During his Fellowship, Kendi will be working on his next book, tentatively titled, Bones of Inequity: A Narrative History of Racist Policies in America. The book is under contract with One World, an Imprint of Random House. Kendi describes Bones of Inequity as a prodigiously researched sweeping narrative of anti-Black racist policies from their origins in colonial America to the present.
Kendi says he is thrilled to be a 2019 Guggenheim Fellow in a class with so many incredible scholars and scientists and artists. “As a historian, I know the unparalleled literary and scholarly and creative output of Guggenheim Fellows and I hope to follow in their footsteps.

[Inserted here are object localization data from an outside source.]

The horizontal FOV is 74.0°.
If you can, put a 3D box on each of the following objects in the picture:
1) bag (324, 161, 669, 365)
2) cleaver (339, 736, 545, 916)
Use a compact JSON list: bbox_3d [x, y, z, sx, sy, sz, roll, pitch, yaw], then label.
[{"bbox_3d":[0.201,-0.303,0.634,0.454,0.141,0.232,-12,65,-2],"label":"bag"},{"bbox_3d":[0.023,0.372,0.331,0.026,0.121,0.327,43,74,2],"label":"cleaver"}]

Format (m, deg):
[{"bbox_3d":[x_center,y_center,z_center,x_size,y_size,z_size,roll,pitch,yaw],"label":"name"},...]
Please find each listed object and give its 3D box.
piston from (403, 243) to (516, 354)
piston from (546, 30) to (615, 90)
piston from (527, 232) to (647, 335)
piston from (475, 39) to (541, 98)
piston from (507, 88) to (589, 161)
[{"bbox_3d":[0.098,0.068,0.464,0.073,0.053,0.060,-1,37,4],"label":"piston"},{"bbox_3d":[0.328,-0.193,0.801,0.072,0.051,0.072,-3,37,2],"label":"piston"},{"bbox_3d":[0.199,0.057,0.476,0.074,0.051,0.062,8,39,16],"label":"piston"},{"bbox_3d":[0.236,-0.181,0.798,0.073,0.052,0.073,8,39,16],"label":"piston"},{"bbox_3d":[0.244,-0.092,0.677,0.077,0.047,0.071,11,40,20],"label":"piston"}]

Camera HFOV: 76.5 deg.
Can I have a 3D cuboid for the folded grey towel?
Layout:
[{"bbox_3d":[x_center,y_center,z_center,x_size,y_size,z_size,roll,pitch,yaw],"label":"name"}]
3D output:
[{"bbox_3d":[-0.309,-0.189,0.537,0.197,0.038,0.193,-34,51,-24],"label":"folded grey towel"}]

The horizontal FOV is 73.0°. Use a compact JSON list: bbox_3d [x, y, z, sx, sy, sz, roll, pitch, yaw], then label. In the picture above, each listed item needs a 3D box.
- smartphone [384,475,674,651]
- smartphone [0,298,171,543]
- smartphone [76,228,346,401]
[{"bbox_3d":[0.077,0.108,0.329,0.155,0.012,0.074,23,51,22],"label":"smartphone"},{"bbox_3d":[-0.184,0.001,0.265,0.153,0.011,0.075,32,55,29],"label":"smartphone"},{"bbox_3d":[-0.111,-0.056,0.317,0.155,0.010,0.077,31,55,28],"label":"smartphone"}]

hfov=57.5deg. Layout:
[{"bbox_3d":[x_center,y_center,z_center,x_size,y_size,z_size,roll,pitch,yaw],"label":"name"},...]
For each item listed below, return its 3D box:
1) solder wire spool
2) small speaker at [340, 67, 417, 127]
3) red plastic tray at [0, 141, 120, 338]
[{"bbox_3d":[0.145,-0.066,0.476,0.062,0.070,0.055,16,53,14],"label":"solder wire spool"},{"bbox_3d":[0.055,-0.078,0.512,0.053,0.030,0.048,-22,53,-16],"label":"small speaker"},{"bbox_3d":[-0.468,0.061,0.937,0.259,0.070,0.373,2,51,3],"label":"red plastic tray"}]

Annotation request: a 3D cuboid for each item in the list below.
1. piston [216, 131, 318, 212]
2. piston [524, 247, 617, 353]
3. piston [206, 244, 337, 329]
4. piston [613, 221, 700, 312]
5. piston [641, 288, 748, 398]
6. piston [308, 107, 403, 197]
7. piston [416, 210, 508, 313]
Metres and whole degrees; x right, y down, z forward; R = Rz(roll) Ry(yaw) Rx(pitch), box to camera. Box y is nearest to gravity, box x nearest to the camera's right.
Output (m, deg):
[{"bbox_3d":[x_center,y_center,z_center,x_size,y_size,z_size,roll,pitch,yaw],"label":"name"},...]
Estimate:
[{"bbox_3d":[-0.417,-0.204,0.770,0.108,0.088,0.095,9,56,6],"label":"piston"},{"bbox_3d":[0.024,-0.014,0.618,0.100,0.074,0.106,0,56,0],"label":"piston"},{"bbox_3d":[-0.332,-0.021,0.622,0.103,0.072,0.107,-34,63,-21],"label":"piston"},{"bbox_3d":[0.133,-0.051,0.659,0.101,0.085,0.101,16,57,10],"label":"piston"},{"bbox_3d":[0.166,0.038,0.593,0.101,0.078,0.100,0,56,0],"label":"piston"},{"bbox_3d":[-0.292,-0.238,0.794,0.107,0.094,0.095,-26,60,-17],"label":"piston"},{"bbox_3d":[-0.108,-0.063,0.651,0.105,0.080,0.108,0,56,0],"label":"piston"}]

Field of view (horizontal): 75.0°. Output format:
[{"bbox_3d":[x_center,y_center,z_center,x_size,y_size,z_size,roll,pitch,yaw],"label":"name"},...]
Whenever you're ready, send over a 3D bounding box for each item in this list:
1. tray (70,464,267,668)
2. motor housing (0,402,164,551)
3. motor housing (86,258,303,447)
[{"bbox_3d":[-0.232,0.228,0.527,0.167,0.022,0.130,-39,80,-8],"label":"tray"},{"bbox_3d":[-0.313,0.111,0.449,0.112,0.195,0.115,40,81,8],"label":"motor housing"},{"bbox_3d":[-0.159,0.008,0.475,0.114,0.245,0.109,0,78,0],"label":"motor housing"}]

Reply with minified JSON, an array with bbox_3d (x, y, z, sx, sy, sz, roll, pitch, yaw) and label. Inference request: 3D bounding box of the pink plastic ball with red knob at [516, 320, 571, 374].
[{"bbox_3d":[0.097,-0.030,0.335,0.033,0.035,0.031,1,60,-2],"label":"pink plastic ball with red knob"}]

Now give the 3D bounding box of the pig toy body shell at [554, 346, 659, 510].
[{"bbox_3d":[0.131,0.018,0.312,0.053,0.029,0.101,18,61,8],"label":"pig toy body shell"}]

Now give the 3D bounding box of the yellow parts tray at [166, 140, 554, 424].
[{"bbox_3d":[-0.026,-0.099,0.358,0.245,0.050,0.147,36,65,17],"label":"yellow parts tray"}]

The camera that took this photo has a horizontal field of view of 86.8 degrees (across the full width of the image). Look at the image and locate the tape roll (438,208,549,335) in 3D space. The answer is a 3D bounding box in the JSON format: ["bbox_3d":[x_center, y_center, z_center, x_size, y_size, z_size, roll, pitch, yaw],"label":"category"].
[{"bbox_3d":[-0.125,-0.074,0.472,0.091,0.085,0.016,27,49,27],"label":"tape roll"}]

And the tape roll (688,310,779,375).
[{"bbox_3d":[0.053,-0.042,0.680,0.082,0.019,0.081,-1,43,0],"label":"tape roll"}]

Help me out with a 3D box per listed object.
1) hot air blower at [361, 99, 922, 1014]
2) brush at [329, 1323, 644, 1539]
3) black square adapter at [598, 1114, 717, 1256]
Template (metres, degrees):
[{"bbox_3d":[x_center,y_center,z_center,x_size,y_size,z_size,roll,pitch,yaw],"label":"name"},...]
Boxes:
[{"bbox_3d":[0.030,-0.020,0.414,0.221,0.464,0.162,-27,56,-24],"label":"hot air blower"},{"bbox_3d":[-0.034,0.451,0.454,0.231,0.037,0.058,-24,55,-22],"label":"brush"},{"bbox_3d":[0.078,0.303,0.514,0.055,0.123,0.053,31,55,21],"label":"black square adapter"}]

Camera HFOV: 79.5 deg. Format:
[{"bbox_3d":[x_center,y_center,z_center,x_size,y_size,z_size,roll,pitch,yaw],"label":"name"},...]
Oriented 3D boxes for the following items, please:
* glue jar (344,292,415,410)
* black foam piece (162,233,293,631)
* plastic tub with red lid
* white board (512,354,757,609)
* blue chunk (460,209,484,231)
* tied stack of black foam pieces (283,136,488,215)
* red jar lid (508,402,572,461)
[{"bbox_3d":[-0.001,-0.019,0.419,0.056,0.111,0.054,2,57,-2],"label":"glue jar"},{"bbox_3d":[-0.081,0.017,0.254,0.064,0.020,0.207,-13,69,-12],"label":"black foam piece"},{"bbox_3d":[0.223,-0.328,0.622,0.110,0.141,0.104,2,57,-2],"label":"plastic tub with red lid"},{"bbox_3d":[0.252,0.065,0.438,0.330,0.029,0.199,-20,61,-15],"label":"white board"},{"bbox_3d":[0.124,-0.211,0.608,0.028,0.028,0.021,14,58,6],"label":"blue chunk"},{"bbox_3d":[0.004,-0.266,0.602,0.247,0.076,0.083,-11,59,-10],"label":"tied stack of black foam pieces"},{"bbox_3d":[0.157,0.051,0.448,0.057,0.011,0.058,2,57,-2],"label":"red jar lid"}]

I am excited I will now be able to set aside some time to work on this book project.”
Bones of Inequity
Kendi is one of the nation’s leading scholars on racism. He is also an award-winning historian, a New York Times bestselling author, and an Ideas Columnist at The Atlantic. At 34, he won the 2016 National Book Award for Nonfiction for his book Stamped from the Beginning: The Definitive History of Racist Ideas in America, making him the youngest-ever winner of the NBA for Nonfiction. His third book, How to Be an Antiracist, will be published this August.
“My last book, Stamped from the Beginning, which was a history of racist ideas, opened my eyes to the essential need for Bones of Inequity. Stamped from the Beginning shows powerful and brilliant Americans producing racist ideas to justify the racist policies of their era, to redirect the blame for their era’s racial inequities away from those policies and onto Black people. In short, Stamped from the Beginning demonstrates that racist policies lead to racist ideas, not the other way around as is commonly thought. And behind racist policies have been economic, political, and cultural self-interests. Bones of Inequity will detail this causal relationship over American time and space.”
Kendi says that Bones of Inequity will redefine and broaden our conception of racist policies, thus opening the door of history to unknown and unacknowledged policies that have formed racial inequities.
“In Bones of Inequity, a racist policy will be defined as any policy that yields a racial inequity, no matter the intention the policymaker, no matter whether the policy contains or does not contain racial language,” he explains. “Bones of Inequity will also narrate how Americans have successfully and unsuccessful challenged racist policies and institute antiracist policies, which are policies that reduce a racial inequity or yield racial equity.”
American University’s Antiracist Research and Policy Center
As the founding director of American University’s Antiracist Research and Policy Center, Kendi is fulfilling his vision of producing research that can support the enactment of antiracist public policies at the local, state, and national level. The Center was established in 2017, and it has already accomplished multiple high-profile initiatives.
In December 2018, the Center launched The Guardian's Antiracism and America project, a weekly web series that examines the policies and ideas that sustain a racist society and how we dismantle them. Contributors have included Eve Ewing, Robin DiAngelo, Anand Giridharadas, Imani Perry, and more.
The Center also partnered with the Frederick Douglass Family Initiatives and The Guardian to honor the life and legacy of 200 living individuals who embody the work and spirit of Frederick Douglass. The initiative culminated in February with a black-tie awards gala at the Library of Congress. Attendees included Alicia Garza, Amy Goodman, Naomi Klein, Mayor Chokwe Lumumba, Sandra Cisneros, Min Jin Lee, Carmen Perez, Wesley Lowery, Helen Zia, and many more.
The Center’s next event, on April 27, 2019, is the 1st Annual National Antiracist Book Festival at American University’s Washington College of Law. In partnership with First Book, the #AntiracistBookfest is the first and only book festival that brings together, showcases, and celebrates the nation’s leading antiracist writers and helps to prepare the writers of tomorrow. Limited tickets are still available.